Description:In July 1907 J. H. Menzies received a letter from a man named Wynne regarding Cotes Farm in Eccleshall. There were problems with hay at the farm which Wynne’s letter warns Menzies about. He writes ’we have only managed to carry 3 loads of hay this week, & that was not dry’. Wynne goes on to add that the other hay ‘will be spoilt’, remarking that it had ‘rained most part of the day here’.
Wynne’s letter also contains an account of agricultural provisions and work at the farm for July 1907. On 9th July he records ‘Oats 5 bags to Stables’. On 19th July an entry reads ‘Man 2 horses taking flowers to N – show’. On 20th July a man and two horses were sent ‘fetching flowers from show’. On 27th July Wynne reports ‘Load of clover to Stables’. Men and horses also carted wood ‘for gardens’ and moved pheasants, and horses and men were sent to Trentham.

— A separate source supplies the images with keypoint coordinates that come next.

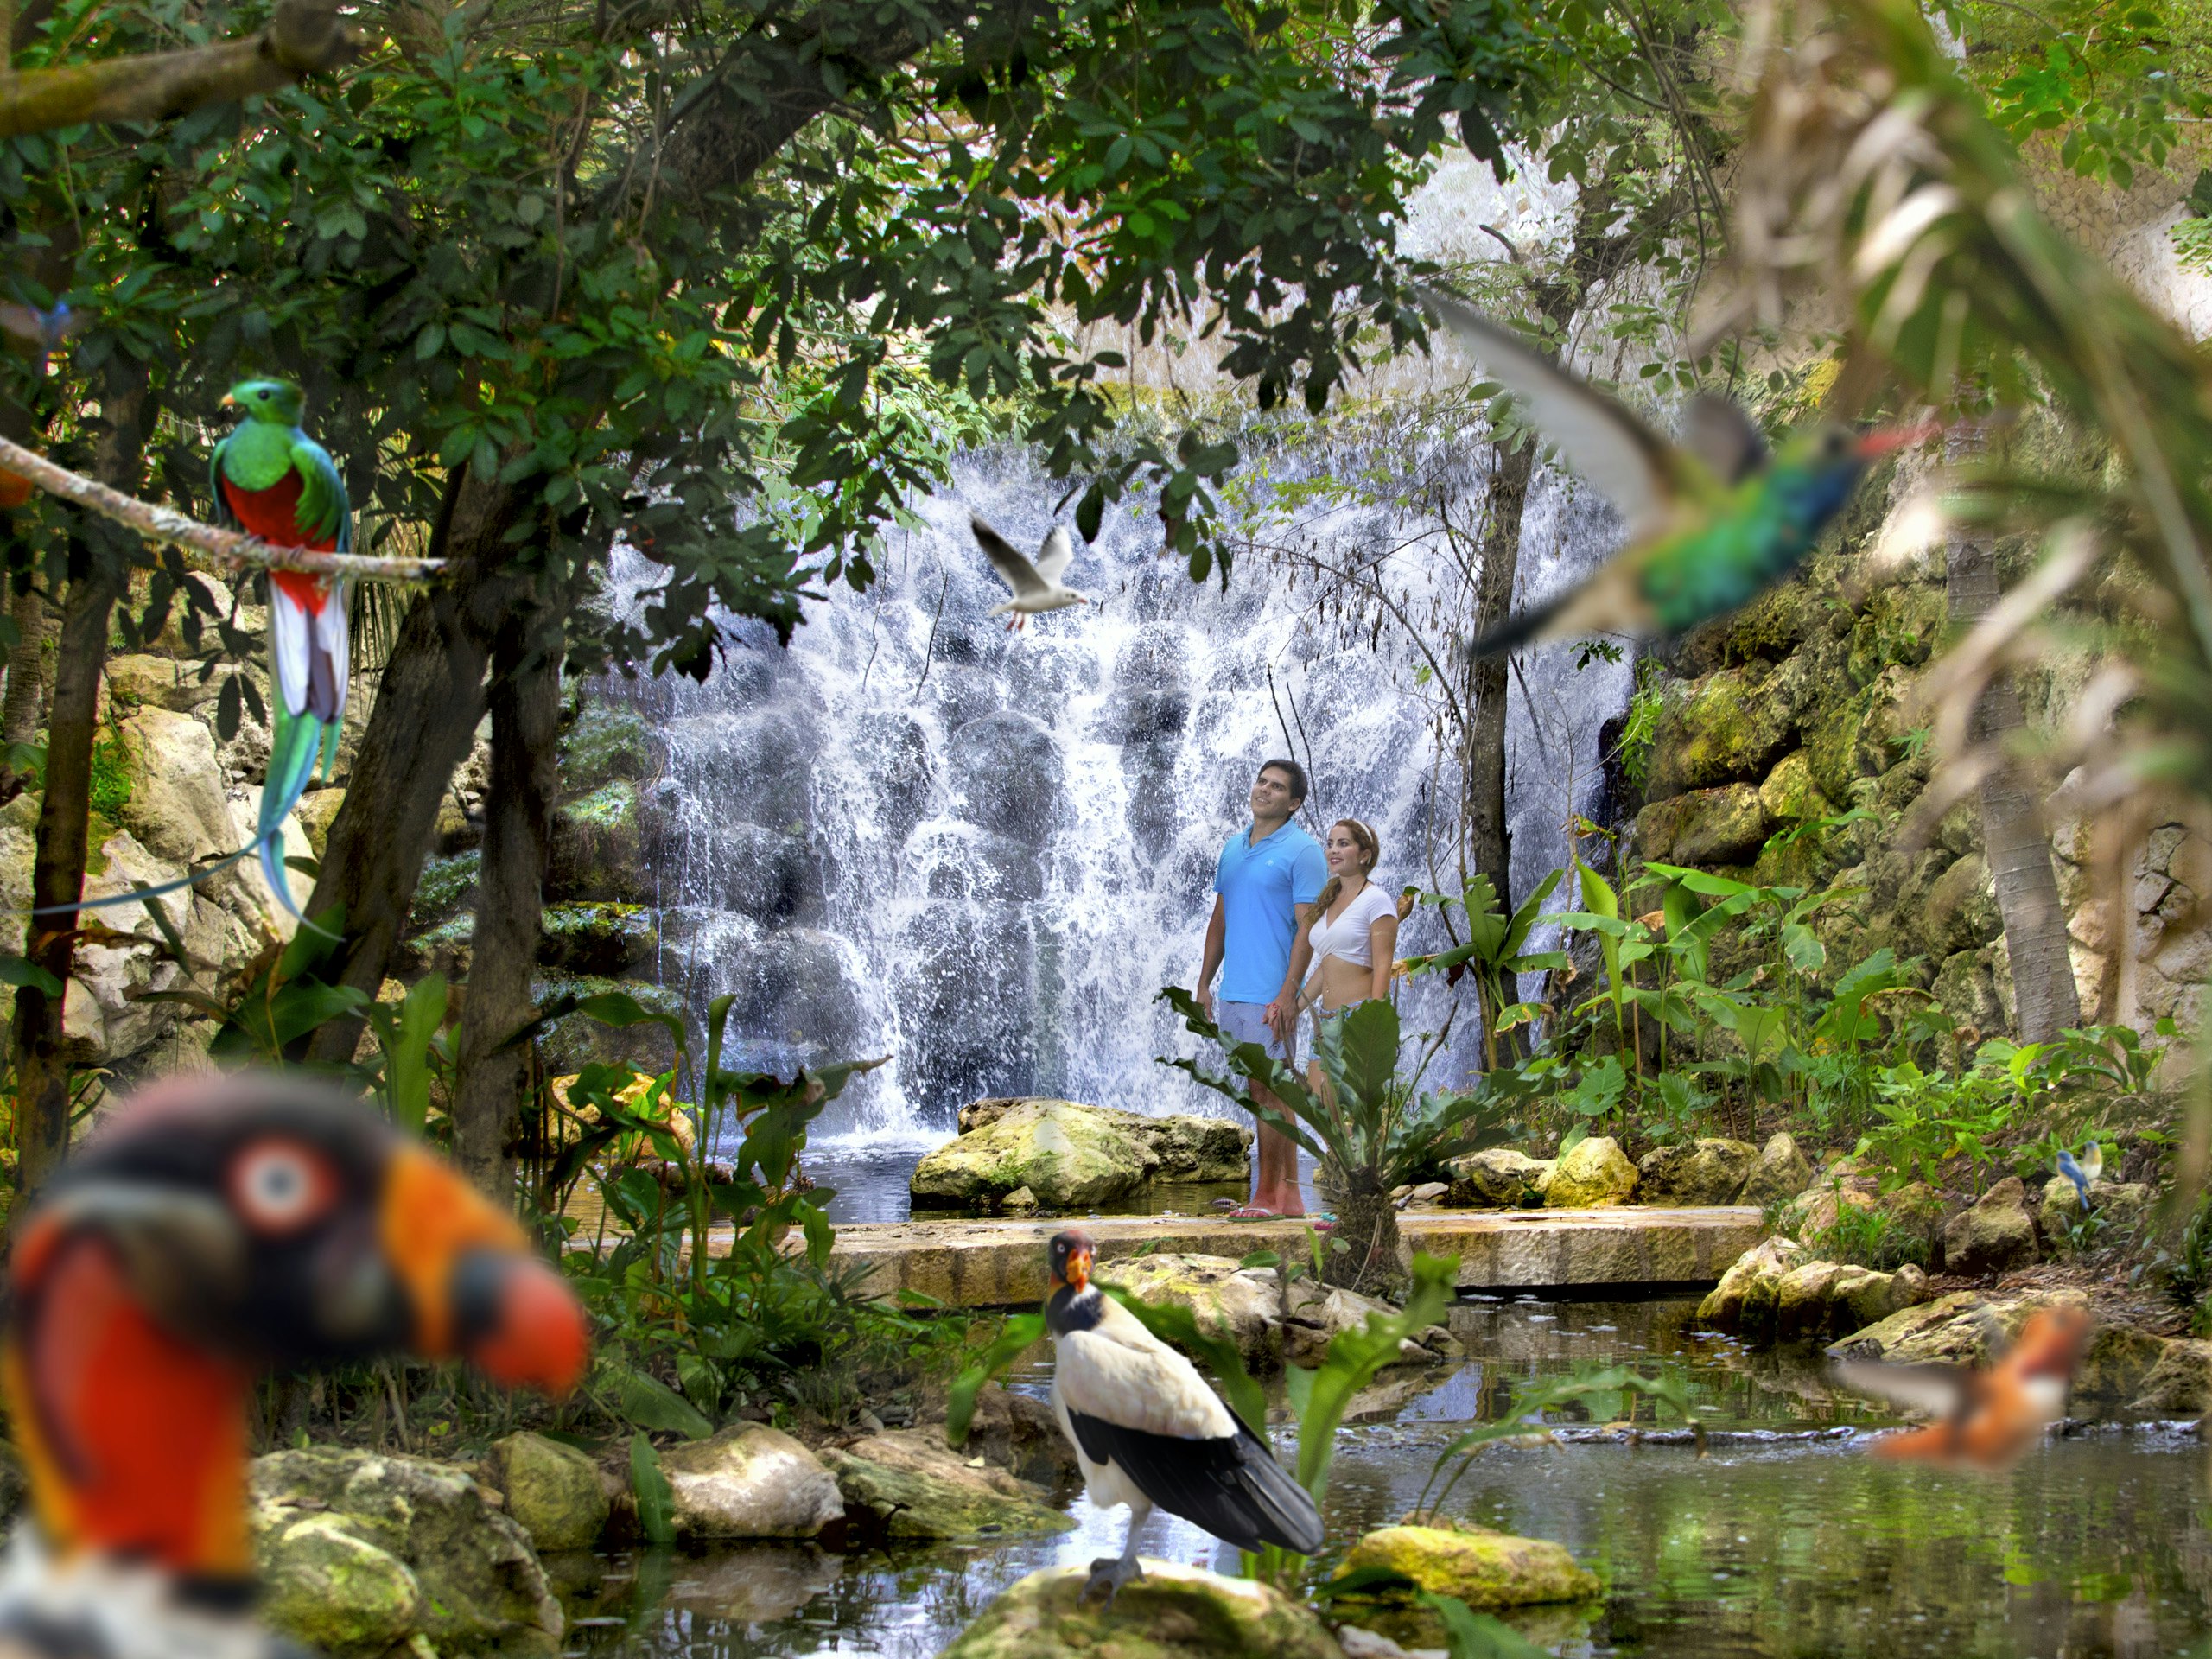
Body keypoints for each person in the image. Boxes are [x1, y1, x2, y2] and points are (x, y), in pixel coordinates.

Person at [1195, 759, 1325, 1217]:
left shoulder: (1303, 851)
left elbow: (1309, 928)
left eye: (1277, 787)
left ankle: (1268, 1196)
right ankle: (1289, 1198)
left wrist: (1289, 994)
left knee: (1270, 1092)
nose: (1264, 790)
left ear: (1294, 803)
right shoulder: (1233, 847)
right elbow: (1220, 920)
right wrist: (1204, 984)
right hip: (1234, 991)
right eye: (1261, 781)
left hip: (1271, 993)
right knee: (1265, 1091)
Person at [1293, 819, 1399, 1090]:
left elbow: (1383, 966)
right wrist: (1295, 1008)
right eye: (1330, 844)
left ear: (1365, 855)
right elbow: (1326, 967)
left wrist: (1375, 1026)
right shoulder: (1328, 900)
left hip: (1359, 1017)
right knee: (1321, 1106)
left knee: (1353, 1110)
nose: (1333, 850)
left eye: (1343, 844)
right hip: (1326, 1019)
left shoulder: (1376, 900)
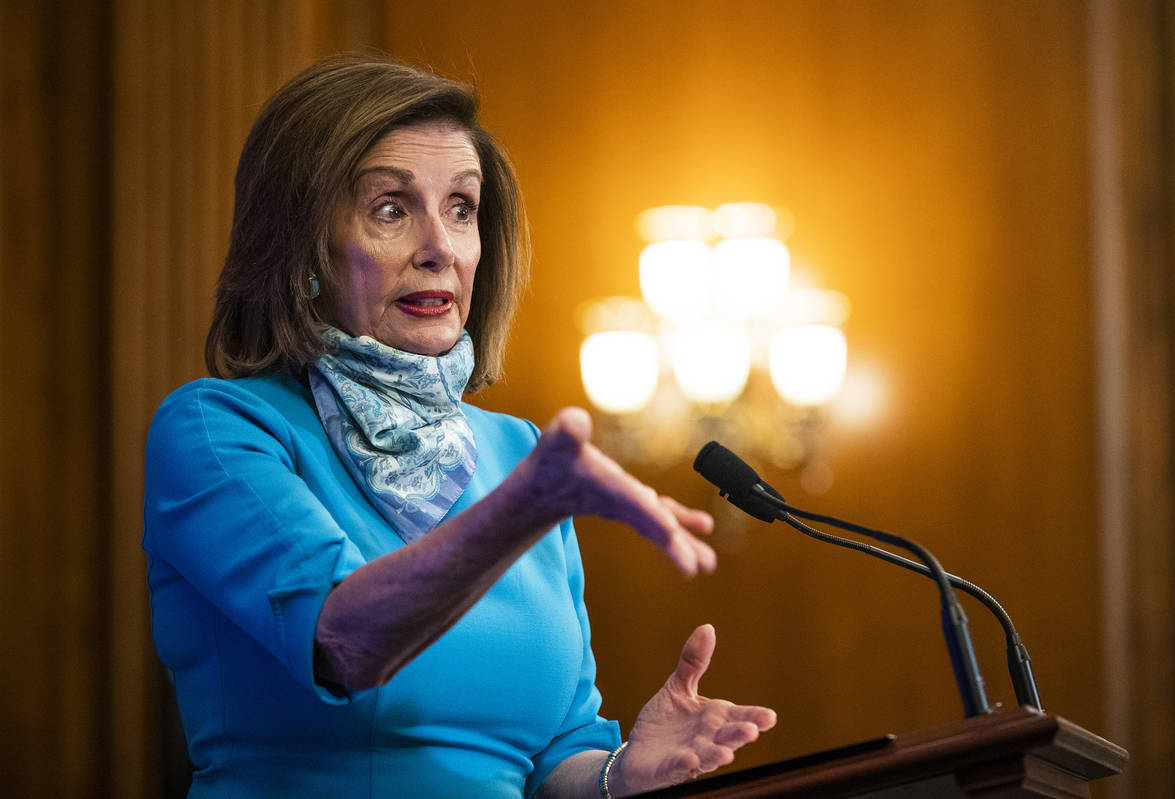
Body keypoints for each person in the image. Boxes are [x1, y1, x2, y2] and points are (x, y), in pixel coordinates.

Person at [143, 53, 776, 799]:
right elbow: (342, 640)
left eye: (462, 208)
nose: (440, 246)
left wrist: (617, 772)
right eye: (390, 207)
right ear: (302, 247)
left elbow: (554, 756)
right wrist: (522, 508)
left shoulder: (522, 454)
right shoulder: (218, 429)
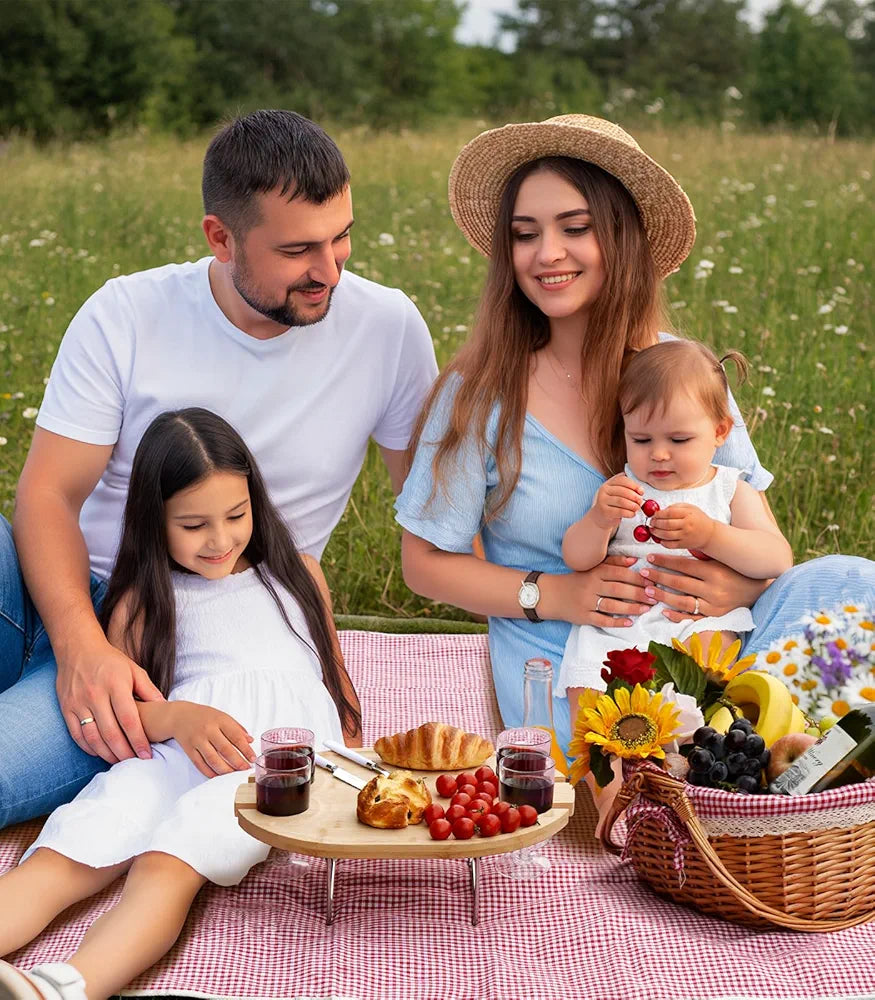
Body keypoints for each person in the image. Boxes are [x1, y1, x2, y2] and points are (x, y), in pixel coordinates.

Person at [0, 109, 437, 828]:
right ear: (220, 237)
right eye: (298, 249)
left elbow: (436, 515)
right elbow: (47, 493)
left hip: (168, 640)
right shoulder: (127, 312)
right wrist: (80, 646)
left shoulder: (386, 330)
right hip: (54, 590)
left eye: (341, 237)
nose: (329, 270)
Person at [395, 114, 874, 757]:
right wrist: (555, 593)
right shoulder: (480, 393)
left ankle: (780, 778)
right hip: (577, 663)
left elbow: (761, 540)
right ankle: (731, 779)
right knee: (652, 758)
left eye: (575, 228)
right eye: (525, 234)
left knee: (853, 585)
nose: (547, 254)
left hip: (717, 641)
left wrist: (741, 588)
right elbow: (423, 565)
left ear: (619, 236)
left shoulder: (682, 373)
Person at [0, 408, 361, 1000]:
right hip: (170, 755)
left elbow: (336, 681)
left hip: (268, 772)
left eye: (236, 516)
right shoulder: (146, 598)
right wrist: (177, 718)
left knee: (163, 868)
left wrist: (344, 758)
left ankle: (61, 987)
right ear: (155, 522)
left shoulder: (298, 574)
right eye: (193, 525)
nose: (220, 540)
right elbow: (124, 711)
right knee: (69, 854)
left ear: (255, 503)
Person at [558, 339, 794, 713]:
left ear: (720, 432)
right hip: (619, 624)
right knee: (588, 685)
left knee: (713, 667)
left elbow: (777, 559)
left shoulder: (730, 489)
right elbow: (576, 557)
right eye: (641, 439)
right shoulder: (621, 490)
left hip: (695, 622)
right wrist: (599, 520)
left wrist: (712, 536)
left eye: (679, 439)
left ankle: (696, 748)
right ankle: (602, 766)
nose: (659, 453)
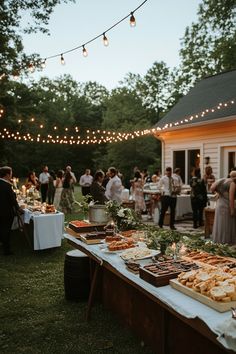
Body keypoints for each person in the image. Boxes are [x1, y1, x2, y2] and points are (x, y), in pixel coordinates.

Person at [211, 171, 236, 245]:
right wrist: (232, 210)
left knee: (219, 223)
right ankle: (226, 242)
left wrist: (218, 193)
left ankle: (218, 241)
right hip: (226, 205)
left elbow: (212, 188)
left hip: (219, 204)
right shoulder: (232, 183)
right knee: (227, 224)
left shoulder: (221, 180)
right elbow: (231, 198)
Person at [0, 166, 21, 255]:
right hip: (6, 211)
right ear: (7, 174)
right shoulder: (7, 185)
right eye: (11, 173)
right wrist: (18, 209)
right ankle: (6, 250)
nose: (12, 175)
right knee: (6, 230)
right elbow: (12, 200)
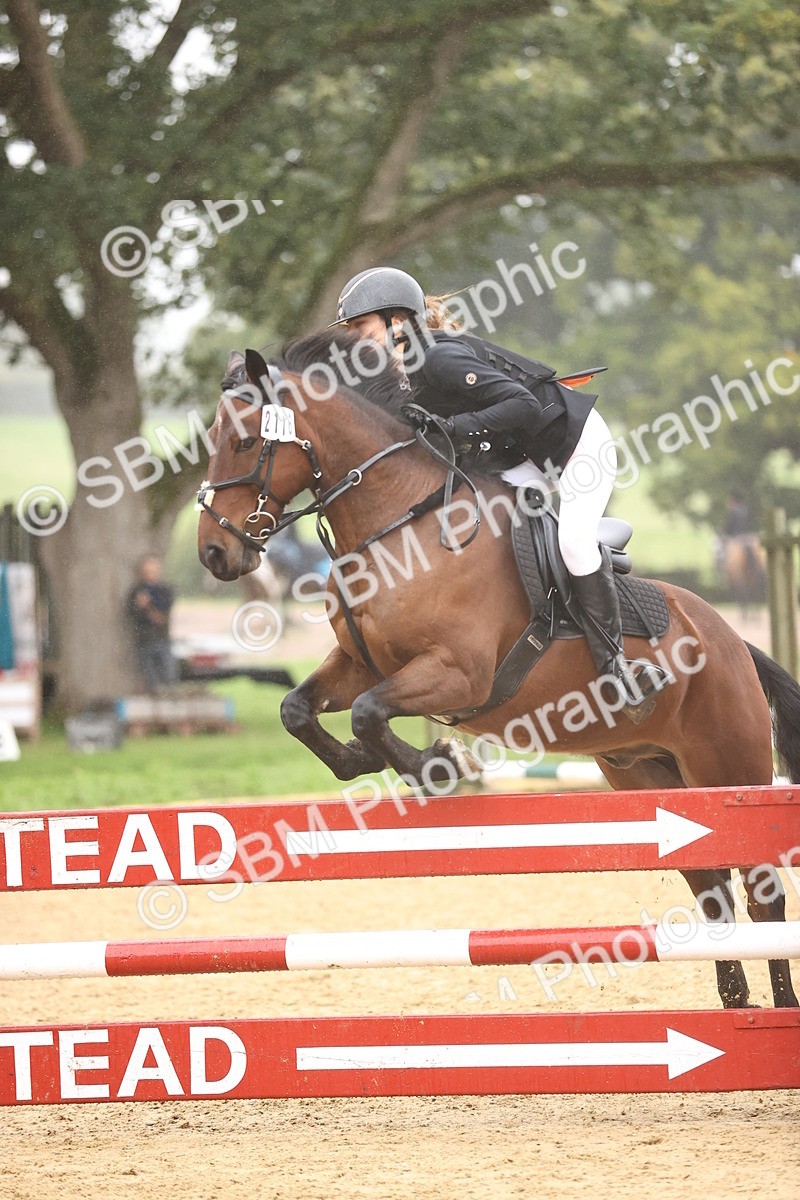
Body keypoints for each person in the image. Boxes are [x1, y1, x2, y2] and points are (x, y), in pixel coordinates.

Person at [331, 266, 670, 712]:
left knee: (572, 540)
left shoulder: (436, 358)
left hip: (574, 443)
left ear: (398, 321)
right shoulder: (398, 375)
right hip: (520, 455)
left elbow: (523, 405)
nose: (353, 338)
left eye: (361, 325)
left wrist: (452, 427)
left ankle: (617, 669)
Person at [126, 555, 177, 694]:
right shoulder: (136, 591)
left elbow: (162, 616)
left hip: (162, 639)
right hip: (143, 641)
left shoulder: (165, 590)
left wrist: (147, 606)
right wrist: (138, 606)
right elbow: (131, 613)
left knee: (168, 676)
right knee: (151, 681)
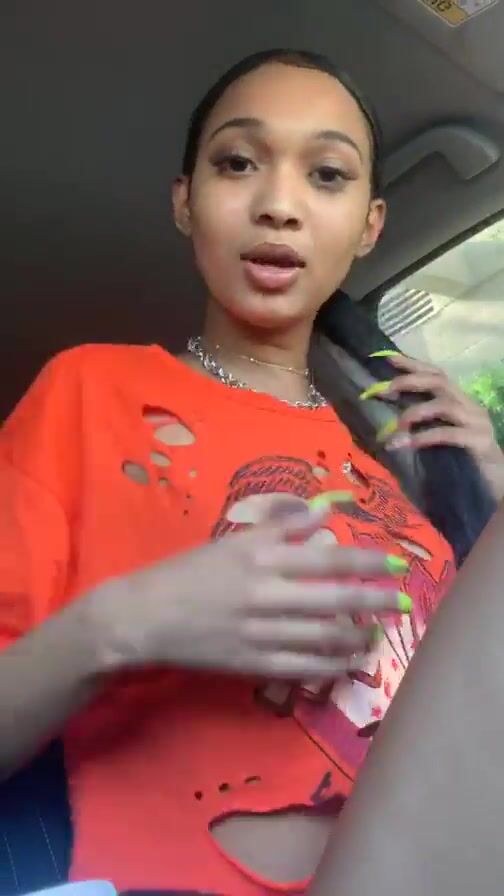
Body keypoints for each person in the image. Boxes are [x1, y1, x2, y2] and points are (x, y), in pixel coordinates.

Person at [0, 48, 502, 896]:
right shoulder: (90, 391)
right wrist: (125, 624)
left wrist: (491, 506)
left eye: (327, 175)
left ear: (370, 226)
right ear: (185, 202)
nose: (279, 205)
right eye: (237, 163)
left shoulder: (401, 496)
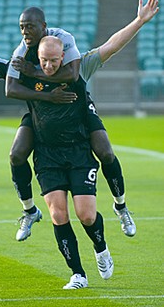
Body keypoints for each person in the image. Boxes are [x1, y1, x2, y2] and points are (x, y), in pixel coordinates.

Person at [0, 0, 159, 236]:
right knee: (16, 154)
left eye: (30, 27)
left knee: (105, 150)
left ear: (59, 51)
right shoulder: (22, 64)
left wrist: (139, 21)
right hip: (41, 118)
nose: (25, 32)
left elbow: (111, 46)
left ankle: (121, 206)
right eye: (22, 28)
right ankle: (29, 211)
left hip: (78, 115)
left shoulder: (76, 64)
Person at [18, 35, 113, 289]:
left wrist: (140, 22)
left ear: (63, 57)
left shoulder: (79, 69)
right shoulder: (29, 74)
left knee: (86, 215)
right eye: (43, 61)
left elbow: (110, 46)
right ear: (37, 58)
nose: (48, 66)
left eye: (53, 60)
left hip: (78, 152)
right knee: (58, 214)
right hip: (48, 155)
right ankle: (78, 274)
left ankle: (101, 248)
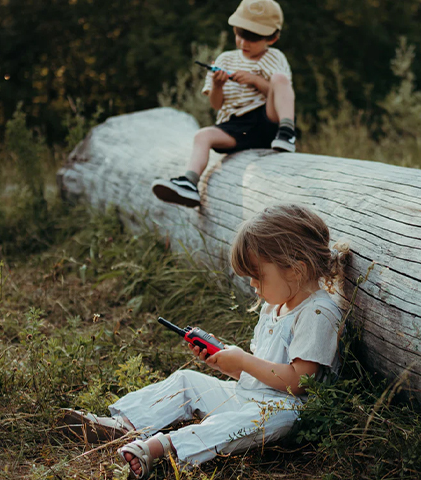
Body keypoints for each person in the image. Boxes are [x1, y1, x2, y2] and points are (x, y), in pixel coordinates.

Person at [58, 204, 349, 478]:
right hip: (249, 396)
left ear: (296, 269)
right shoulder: (274, 306)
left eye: (257, 276)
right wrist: (226, 363)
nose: (252, 284)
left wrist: (243, 360)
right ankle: (124, 426)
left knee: (262, 420)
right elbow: (259, 375)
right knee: (187, 380)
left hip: (286, 411)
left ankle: (164, 448)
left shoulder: (317, 312)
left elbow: (299, 382)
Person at [151, 0, 297, 208]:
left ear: (271, 38)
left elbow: (282, 92)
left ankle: (287, 133)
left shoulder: (275, 57)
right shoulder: (225, 60)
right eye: (240, 34)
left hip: (267, 120)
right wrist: (217, 85)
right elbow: (217, 104)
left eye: (253, 38)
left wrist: (255, 81)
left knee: (280, 79)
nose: (244, 43)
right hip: (236, 126)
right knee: (202, 136)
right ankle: (189, 182)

An additional small card postmarked Eccleshall survives in the Sutherland Papers which also refers to crops at Cotes Farm. A man named Mr. Pye wrote from Cotes on September 25th 1907 to inform Menzies that the ‘wheat’ at the farm had been ‘carried’ on ‘Monday last’. Pye writes ‘the sooner it is thrashed the better as it is in no form to stand much rain, if it should rain I will put some straw on it’.